RECORDS SUPPLIED Start Marker

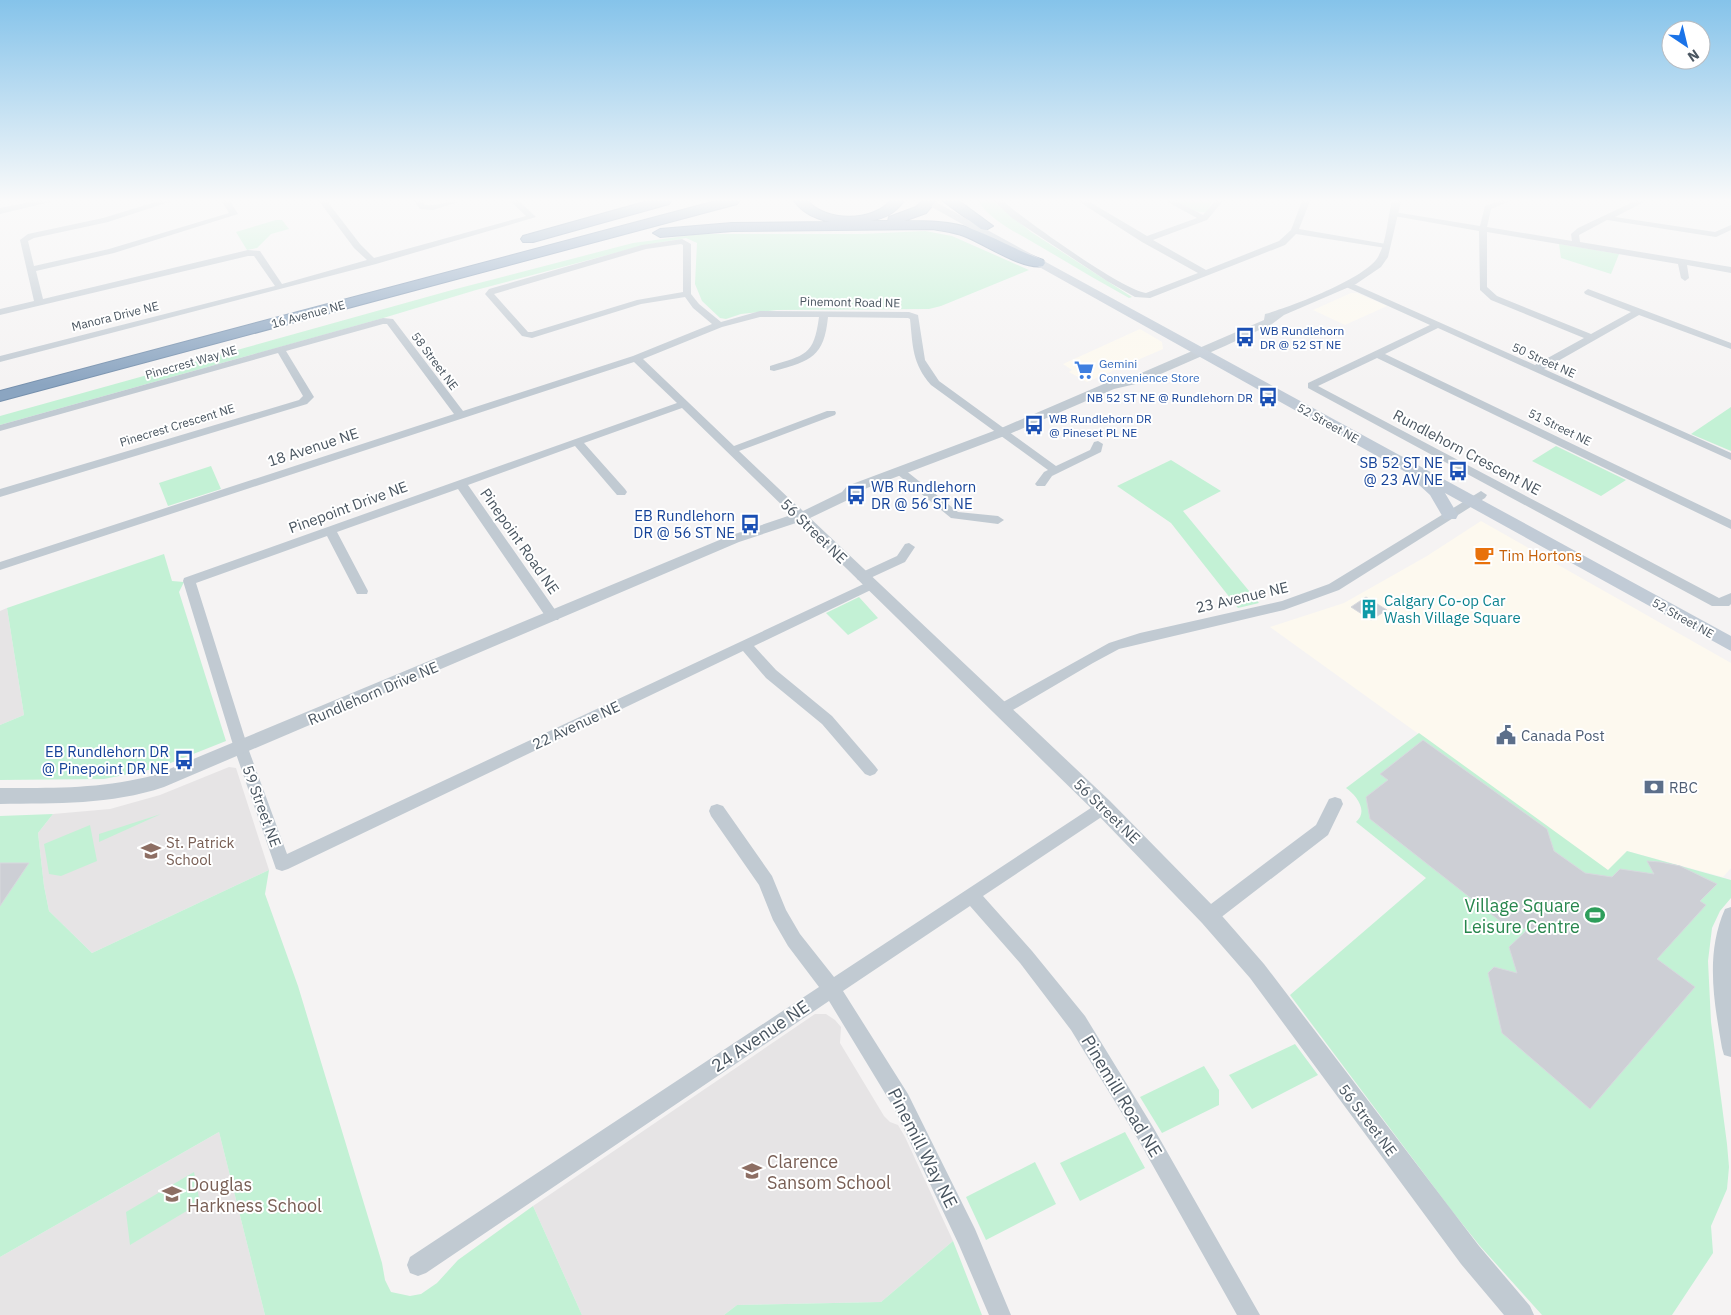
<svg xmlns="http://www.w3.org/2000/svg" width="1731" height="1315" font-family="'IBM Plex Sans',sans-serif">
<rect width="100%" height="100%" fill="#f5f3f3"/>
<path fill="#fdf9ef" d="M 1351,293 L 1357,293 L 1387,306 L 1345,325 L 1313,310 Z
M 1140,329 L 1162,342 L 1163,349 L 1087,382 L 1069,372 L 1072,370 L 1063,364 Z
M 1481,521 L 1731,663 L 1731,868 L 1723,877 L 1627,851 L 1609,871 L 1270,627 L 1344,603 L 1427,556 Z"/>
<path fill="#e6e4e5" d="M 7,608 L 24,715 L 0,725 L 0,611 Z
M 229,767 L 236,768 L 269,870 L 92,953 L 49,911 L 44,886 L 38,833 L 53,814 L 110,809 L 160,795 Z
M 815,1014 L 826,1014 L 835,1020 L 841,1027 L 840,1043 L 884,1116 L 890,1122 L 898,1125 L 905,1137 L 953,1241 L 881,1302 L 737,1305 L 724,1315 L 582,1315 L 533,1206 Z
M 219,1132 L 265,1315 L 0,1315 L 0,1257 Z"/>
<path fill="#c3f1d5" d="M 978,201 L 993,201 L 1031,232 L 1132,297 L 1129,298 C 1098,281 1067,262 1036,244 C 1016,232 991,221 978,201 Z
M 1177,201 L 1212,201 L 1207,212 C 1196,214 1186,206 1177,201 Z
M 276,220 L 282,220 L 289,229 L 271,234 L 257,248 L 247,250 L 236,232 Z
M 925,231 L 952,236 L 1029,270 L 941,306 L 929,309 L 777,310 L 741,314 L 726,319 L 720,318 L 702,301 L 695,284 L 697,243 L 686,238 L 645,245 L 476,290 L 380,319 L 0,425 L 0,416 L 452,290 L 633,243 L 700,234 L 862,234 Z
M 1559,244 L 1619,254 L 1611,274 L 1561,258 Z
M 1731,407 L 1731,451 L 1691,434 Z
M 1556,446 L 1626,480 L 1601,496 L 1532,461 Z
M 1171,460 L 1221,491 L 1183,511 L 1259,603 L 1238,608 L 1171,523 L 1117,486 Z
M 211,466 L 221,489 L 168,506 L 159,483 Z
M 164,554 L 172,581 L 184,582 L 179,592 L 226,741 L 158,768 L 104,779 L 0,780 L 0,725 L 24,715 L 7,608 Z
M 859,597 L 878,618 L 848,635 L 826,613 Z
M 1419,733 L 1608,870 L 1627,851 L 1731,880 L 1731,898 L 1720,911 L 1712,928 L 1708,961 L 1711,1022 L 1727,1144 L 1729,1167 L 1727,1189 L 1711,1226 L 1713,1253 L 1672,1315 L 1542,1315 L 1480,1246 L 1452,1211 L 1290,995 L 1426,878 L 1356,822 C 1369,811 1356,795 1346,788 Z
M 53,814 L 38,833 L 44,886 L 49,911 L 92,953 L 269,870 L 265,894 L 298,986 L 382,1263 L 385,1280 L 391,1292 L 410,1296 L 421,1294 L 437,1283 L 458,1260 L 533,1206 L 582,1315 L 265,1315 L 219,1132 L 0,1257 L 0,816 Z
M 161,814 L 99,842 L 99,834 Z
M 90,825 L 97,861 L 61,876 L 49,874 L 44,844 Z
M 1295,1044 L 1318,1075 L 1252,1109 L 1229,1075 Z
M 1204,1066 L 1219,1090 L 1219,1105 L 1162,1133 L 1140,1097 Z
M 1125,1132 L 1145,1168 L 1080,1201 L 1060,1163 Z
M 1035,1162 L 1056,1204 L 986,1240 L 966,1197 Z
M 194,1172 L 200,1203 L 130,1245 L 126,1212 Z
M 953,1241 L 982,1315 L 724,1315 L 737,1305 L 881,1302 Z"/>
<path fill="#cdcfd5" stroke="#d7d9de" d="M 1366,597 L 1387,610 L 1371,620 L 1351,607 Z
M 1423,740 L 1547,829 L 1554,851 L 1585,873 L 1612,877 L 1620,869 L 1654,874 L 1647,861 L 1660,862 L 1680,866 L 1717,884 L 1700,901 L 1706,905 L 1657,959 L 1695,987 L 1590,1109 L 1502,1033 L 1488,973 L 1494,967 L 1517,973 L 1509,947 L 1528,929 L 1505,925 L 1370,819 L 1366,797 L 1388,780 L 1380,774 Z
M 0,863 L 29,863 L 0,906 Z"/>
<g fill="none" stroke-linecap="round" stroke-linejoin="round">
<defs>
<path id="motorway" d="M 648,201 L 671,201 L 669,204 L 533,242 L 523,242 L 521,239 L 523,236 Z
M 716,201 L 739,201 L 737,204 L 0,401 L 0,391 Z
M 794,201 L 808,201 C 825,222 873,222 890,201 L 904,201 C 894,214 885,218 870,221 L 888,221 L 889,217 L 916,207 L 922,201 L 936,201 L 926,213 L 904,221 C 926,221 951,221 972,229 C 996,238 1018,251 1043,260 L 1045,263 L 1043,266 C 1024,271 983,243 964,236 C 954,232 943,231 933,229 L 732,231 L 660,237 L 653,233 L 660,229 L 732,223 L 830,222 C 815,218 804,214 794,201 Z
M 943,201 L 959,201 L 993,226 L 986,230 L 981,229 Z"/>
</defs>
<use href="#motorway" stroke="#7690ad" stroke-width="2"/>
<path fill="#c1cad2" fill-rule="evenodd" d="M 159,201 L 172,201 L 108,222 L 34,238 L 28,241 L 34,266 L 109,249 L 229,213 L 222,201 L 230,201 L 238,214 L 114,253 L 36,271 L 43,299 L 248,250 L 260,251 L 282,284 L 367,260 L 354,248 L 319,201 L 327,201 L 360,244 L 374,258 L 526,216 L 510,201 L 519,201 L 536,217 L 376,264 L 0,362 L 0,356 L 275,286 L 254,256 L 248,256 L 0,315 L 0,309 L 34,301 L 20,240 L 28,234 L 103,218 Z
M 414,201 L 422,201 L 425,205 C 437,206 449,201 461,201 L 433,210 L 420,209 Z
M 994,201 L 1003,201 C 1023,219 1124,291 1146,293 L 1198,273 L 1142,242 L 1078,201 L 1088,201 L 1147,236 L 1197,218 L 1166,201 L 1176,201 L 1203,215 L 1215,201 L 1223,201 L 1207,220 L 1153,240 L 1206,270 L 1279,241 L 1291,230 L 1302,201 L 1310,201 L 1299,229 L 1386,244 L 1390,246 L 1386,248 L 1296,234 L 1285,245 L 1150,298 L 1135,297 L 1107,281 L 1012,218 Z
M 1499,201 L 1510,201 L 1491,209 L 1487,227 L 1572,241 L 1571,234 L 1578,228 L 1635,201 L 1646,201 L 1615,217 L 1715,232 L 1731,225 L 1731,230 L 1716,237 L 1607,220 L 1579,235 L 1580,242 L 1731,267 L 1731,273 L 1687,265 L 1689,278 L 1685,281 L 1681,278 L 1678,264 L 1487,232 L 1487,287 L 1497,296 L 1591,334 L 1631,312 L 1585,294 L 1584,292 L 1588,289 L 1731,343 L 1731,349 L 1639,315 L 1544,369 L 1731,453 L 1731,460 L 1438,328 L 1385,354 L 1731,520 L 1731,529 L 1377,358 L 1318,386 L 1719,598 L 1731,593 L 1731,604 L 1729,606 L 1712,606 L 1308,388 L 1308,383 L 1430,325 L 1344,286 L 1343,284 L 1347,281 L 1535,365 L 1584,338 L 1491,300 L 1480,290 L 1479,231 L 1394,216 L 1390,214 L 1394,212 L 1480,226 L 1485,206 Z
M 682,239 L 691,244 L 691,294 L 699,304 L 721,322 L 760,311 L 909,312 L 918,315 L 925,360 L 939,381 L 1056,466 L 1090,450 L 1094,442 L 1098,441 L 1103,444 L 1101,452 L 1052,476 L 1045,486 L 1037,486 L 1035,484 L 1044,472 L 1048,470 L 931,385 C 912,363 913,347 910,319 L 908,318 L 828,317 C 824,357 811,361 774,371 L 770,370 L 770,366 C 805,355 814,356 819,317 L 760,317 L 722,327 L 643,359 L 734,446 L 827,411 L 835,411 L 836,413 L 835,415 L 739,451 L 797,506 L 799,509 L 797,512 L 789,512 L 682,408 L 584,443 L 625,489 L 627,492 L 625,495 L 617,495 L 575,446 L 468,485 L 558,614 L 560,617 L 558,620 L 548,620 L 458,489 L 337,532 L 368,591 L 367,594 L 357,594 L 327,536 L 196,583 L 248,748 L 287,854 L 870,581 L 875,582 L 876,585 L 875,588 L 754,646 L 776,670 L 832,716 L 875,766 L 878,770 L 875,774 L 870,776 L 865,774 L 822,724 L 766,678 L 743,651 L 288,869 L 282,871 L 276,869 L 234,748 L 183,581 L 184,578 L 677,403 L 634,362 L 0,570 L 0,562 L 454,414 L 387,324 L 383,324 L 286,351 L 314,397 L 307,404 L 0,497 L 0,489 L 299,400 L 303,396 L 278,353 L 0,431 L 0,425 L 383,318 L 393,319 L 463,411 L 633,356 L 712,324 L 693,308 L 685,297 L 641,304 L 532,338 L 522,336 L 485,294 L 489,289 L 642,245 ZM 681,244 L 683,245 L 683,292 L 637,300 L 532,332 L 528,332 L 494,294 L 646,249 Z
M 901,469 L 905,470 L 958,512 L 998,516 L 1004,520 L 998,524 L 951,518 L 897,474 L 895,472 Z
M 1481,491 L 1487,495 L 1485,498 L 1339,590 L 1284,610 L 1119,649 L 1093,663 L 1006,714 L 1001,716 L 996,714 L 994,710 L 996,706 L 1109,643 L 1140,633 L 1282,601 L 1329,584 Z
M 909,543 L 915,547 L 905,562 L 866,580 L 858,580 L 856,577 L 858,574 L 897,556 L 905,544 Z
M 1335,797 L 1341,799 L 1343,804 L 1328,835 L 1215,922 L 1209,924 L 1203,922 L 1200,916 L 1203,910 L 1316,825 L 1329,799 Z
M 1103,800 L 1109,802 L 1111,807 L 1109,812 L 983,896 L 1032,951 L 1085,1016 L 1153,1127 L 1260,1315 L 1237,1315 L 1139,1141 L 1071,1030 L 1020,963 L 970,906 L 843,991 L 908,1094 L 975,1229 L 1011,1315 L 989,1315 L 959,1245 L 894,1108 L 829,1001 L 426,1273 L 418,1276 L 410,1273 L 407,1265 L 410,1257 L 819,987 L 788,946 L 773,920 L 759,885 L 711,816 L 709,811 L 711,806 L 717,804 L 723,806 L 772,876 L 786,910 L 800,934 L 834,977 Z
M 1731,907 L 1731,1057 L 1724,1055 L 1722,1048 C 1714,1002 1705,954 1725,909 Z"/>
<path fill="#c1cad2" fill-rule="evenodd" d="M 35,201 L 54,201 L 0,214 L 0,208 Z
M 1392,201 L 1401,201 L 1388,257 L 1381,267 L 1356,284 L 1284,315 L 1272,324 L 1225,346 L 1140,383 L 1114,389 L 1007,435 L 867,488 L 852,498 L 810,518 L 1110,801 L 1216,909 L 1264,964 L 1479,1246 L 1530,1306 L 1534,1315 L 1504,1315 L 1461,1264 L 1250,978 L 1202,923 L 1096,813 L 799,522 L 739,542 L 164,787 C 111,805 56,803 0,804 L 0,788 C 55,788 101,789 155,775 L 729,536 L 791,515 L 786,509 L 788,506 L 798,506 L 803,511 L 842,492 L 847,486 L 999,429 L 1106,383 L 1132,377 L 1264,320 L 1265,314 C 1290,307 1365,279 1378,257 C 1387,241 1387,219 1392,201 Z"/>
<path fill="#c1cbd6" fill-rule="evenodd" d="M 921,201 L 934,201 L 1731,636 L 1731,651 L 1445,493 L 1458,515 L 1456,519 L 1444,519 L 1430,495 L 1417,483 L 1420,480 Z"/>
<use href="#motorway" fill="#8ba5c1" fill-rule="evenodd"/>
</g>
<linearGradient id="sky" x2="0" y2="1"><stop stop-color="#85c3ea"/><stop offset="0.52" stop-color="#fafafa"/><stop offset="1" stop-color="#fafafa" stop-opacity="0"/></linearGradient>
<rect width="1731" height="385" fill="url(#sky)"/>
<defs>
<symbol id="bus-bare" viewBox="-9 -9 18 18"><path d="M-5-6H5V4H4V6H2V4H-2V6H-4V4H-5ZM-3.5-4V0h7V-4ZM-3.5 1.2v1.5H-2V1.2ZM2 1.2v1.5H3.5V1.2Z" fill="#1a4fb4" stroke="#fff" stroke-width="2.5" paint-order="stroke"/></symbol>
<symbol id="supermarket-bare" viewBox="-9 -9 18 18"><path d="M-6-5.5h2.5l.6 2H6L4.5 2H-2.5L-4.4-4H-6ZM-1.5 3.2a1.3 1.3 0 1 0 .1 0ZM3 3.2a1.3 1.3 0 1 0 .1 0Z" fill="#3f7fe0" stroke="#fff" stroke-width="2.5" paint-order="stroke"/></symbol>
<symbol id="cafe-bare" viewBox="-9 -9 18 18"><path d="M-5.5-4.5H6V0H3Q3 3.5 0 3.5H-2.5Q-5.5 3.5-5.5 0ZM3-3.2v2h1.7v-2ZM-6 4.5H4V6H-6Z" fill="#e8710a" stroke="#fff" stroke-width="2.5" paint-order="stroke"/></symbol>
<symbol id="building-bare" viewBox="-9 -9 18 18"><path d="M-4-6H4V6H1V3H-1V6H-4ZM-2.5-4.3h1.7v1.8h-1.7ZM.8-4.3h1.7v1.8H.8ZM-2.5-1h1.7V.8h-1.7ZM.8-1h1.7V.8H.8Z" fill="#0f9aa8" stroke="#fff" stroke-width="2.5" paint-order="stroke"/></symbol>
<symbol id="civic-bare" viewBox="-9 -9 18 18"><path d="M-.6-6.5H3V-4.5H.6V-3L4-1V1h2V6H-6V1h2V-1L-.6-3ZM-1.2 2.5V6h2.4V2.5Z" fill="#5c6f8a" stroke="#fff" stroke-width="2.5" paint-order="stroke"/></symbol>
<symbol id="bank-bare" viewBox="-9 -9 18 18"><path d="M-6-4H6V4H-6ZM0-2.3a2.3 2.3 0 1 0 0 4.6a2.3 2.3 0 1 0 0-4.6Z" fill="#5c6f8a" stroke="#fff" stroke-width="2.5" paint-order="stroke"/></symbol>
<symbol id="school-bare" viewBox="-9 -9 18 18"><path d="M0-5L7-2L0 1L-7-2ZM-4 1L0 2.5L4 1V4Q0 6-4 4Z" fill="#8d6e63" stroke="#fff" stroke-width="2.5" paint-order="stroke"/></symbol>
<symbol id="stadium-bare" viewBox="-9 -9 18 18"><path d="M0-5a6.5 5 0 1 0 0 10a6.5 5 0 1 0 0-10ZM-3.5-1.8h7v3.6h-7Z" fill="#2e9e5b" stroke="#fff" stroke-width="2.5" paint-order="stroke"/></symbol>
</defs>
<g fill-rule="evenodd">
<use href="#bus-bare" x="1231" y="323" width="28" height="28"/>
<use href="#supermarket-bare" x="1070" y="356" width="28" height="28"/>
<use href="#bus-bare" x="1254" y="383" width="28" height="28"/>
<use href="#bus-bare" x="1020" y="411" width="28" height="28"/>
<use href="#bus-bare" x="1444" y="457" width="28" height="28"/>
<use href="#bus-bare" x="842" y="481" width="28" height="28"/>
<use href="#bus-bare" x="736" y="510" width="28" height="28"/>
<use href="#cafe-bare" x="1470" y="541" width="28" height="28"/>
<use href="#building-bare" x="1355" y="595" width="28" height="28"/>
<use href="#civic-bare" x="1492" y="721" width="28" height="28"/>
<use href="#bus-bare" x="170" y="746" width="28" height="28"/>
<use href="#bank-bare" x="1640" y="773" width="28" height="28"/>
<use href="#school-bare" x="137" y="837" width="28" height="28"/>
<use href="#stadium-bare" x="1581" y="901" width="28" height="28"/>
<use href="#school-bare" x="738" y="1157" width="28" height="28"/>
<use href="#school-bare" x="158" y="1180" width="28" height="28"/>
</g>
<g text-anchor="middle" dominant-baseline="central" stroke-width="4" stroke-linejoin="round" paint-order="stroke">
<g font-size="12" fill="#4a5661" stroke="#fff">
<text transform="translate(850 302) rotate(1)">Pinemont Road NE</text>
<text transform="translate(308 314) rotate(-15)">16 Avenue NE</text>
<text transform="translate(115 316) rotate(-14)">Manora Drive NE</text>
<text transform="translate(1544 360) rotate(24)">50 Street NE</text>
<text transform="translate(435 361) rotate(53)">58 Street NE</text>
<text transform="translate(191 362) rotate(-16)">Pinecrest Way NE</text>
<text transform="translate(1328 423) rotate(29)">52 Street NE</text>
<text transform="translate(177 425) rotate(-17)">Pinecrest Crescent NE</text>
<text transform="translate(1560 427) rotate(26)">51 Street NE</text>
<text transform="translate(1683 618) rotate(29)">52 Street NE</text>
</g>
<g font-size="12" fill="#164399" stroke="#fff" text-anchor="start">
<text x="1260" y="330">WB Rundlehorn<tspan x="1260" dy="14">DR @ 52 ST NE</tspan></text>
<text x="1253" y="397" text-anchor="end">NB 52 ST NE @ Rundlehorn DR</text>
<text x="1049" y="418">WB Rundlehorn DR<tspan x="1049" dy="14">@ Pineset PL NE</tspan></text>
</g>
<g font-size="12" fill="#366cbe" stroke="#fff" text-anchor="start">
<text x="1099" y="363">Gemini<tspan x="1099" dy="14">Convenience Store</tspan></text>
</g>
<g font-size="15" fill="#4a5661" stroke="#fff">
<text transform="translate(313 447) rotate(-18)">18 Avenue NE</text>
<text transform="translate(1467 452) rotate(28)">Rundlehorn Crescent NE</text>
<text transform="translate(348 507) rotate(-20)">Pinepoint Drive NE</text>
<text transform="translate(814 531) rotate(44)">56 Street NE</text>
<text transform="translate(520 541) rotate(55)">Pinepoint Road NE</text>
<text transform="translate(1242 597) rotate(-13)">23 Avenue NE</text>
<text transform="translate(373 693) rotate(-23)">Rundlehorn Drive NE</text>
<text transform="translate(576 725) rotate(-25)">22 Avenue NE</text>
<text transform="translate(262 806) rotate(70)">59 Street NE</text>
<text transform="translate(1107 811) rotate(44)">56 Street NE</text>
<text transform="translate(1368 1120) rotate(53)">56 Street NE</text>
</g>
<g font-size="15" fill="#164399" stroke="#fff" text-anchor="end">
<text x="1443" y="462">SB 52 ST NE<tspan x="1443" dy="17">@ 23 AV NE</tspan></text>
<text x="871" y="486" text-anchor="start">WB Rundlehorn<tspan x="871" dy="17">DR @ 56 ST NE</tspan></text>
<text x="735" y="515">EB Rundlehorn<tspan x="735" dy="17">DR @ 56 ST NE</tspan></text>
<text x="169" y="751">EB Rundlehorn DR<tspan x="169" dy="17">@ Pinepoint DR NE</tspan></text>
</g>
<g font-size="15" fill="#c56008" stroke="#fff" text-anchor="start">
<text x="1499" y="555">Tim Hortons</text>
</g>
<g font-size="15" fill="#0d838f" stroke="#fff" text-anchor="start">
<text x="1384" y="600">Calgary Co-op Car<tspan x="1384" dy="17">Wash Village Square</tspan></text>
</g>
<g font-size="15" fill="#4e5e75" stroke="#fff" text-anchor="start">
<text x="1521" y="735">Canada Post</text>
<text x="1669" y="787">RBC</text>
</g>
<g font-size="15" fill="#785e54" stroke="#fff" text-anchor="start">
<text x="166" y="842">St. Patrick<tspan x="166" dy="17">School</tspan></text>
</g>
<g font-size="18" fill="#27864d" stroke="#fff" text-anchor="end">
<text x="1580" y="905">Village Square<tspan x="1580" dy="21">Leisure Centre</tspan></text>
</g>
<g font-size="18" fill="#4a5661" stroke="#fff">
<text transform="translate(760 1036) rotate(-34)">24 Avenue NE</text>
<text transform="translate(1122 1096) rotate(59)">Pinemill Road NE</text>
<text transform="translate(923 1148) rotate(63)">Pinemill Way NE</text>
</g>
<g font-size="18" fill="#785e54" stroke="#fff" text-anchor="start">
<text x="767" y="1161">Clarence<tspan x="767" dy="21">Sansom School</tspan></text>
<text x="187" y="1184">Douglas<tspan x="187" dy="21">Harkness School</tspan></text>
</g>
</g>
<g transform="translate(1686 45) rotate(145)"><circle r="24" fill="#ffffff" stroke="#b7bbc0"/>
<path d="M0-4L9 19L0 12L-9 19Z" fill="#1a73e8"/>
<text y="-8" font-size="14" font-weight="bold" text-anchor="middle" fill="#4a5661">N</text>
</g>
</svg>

RECORDS SUPPLIED End Marker

» WORK TASK:
Search the entries for the word "round", then copy every line in which it is found.

» OUTPUT FOR THIS EXERCISE:
<g fill="none" stroke-linecap="round" stroke-linejoin="round">
<g text-anchor="middle" dominant-baseline="central" stroke-width="4" stroke-linejoin="round" paint-order="stroke">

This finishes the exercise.